• Try it
Go through the records and filter out every line lacking the word "права"; copy the lines that remain.

• Extracted page text data
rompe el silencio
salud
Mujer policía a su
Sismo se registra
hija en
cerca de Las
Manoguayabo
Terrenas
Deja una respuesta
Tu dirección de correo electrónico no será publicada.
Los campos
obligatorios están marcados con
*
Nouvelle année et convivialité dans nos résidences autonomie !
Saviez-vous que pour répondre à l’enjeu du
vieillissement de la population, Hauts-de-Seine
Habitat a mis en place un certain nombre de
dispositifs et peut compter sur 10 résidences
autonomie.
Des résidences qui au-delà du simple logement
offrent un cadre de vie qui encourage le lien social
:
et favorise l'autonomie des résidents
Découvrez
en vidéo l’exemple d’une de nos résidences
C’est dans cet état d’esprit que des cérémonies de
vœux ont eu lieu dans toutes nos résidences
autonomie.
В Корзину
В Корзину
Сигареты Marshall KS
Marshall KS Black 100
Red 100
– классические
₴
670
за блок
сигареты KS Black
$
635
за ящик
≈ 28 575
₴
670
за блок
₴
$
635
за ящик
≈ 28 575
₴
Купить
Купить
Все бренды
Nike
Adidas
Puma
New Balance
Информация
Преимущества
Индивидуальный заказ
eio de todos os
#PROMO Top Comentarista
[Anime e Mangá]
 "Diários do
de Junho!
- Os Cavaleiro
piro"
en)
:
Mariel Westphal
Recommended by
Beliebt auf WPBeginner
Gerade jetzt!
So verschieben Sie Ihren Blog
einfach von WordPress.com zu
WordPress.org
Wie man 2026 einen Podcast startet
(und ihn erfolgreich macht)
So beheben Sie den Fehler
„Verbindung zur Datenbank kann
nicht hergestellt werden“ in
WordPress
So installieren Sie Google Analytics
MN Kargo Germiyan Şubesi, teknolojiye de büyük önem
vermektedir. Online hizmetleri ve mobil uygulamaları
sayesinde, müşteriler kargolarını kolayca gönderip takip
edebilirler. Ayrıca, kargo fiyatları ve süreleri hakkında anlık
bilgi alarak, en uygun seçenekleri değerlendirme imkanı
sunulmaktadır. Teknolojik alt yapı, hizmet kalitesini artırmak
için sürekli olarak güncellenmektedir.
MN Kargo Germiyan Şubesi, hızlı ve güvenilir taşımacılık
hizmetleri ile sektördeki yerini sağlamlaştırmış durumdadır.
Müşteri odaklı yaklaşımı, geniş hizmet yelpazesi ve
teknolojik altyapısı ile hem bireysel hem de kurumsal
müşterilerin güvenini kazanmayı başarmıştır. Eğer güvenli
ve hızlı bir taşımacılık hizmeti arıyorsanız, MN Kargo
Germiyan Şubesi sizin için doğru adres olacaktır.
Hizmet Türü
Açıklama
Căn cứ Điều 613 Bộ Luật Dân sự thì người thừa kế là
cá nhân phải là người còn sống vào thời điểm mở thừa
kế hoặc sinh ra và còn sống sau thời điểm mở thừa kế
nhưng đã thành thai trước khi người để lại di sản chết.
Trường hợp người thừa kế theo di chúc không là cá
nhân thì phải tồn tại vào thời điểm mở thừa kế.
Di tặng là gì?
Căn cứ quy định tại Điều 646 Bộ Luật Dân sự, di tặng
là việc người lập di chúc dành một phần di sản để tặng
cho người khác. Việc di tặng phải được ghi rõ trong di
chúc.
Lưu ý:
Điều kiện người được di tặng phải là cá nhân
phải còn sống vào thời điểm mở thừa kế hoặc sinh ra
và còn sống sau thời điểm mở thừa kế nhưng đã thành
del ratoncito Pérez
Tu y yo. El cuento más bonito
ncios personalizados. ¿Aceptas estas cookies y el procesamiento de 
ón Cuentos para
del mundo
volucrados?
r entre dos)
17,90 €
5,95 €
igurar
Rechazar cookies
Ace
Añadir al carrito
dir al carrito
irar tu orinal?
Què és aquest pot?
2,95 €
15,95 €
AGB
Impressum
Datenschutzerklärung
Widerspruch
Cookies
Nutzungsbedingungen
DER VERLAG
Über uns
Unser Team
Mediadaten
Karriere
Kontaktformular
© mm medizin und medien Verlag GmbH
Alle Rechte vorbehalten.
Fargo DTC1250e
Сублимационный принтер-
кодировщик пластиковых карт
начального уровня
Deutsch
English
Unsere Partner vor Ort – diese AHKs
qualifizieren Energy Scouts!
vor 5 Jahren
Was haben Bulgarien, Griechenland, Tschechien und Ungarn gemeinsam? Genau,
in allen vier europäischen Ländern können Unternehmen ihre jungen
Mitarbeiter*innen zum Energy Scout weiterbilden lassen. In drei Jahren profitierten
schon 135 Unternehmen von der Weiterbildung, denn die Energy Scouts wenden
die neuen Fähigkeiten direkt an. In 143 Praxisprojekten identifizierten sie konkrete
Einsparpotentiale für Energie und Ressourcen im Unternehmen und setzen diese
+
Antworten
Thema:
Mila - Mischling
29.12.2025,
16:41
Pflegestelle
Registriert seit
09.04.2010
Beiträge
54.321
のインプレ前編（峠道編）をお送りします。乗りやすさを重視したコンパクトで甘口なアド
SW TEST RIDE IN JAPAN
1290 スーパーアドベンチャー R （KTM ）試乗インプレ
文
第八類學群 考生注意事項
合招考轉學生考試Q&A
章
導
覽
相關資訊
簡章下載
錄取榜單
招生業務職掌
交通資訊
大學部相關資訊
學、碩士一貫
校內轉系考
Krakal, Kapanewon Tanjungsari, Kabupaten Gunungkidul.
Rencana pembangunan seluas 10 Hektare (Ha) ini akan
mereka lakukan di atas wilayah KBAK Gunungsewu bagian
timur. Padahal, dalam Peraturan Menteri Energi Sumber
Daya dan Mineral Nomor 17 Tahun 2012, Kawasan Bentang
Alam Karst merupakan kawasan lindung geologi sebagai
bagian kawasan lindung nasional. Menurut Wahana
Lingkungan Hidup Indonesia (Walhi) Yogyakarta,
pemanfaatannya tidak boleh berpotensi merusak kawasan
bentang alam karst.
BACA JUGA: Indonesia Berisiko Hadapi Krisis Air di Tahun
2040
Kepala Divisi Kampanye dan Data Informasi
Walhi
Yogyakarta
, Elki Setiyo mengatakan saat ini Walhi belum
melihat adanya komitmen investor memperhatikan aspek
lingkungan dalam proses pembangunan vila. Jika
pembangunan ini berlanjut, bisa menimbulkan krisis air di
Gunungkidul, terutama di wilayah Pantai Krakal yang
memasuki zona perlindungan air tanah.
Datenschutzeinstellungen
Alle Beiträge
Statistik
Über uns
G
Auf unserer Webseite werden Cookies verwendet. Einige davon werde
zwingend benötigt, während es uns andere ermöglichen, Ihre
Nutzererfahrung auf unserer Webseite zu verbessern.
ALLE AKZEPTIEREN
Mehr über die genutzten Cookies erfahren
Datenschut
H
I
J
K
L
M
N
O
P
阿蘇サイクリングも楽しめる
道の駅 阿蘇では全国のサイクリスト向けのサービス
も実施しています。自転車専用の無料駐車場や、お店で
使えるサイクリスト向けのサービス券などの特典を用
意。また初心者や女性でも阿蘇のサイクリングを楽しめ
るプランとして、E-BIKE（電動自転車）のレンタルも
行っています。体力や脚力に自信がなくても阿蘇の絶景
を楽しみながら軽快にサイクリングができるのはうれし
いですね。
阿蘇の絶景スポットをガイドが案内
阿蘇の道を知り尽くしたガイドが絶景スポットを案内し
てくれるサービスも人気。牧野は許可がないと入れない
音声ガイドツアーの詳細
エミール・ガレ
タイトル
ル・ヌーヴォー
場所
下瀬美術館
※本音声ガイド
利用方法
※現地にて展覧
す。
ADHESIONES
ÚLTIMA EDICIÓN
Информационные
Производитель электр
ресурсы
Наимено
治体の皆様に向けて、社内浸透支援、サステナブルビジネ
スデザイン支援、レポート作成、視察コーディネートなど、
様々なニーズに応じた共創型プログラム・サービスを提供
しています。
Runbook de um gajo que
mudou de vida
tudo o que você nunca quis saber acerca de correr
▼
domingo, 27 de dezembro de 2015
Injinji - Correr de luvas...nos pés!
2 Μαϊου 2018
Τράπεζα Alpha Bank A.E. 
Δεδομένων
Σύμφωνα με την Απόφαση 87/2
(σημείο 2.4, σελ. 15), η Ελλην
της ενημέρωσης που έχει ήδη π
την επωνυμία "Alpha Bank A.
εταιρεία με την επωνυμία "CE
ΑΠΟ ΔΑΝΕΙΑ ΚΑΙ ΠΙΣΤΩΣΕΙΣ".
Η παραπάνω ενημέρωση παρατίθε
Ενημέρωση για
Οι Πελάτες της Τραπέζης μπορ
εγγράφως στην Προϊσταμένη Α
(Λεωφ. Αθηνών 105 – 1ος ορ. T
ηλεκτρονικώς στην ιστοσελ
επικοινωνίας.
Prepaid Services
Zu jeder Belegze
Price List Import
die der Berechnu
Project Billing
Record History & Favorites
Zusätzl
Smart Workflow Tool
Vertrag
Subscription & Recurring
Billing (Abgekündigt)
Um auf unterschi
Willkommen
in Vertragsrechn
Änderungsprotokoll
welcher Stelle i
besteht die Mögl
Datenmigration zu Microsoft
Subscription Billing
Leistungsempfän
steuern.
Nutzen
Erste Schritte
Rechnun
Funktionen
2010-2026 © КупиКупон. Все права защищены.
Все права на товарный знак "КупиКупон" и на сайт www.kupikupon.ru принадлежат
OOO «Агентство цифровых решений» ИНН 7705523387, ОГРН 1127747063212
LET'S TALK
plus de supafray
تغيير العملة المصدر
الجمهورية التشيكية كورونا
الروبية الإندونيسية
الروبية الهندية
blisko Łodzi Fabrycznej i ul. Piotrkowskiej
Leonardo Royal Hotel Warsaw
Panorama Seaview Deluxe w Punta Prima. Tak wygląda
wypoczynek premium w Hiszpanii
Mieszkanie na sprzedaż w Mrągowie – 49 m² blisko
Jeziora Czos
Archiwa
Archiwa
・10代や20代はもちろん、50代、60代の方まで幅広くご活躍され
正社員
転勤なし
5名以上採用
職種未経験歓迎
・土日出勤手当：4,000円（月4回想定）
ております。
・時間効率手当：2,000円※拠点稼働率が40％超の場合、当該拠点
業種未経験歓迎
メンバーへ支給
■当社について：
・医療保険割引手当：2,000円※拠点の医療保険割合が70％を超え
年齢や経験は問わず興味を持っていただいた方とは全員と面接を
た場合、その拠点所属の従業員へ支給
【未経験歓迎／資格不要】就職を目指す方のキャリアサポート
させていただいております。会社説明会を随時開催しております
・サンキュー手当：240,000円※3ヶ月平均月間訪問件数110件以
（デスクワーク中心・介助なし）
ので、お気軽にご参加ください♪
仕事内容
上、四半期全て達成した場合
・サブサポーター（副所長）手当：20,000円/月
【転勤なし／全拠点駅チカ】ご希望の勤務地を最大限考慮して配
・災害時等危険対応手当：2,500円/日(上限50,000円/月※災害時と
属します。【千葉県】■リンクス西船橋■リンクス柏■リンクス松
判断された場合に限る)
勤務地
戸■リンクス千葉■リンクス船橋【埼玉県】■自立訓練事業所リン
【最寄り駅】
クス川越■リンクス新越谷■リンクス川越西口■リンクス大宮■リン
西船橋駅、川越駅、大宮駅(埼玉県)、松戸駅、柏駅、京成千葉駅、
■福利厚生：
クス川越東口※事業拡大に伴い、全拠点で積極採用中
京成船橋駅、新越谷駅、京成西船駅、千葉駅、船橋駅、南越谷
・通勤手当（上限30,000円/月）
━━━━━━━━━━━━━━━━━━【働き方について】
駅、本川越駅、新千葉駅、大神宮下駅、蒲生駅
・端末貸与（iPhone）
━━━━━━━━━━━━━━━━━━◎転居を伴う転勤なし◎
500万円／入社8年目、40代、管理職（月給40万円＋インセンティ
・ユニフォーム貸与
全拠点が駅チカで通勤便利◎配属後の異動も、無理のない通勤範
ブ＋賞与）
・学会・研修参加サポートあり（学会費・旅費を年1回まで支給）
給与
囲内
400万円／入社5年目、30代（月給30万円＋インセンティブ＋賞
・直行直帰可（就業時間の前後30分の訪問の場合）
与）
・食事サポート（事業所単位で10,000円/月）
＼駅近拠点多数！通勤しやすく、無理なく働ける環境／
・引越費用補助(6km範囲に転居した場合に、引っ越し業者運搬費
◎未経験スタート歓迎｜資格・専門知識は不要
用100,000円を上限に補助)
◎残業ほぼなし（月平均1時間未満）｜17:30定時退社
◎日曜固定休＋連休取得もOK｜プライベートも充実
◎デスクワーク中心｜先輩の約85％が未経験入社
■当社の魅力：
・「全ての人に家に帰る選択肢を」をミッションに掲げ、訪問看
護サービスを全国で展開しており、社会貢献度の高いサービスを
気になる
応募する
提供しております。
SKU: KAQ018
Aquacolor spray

• Solution below
2010-2026 © КупиКупон. Все права защищены.
Все права на товарный знак "КупиКупон" и на сайт www.kupikupon.ru принадлежат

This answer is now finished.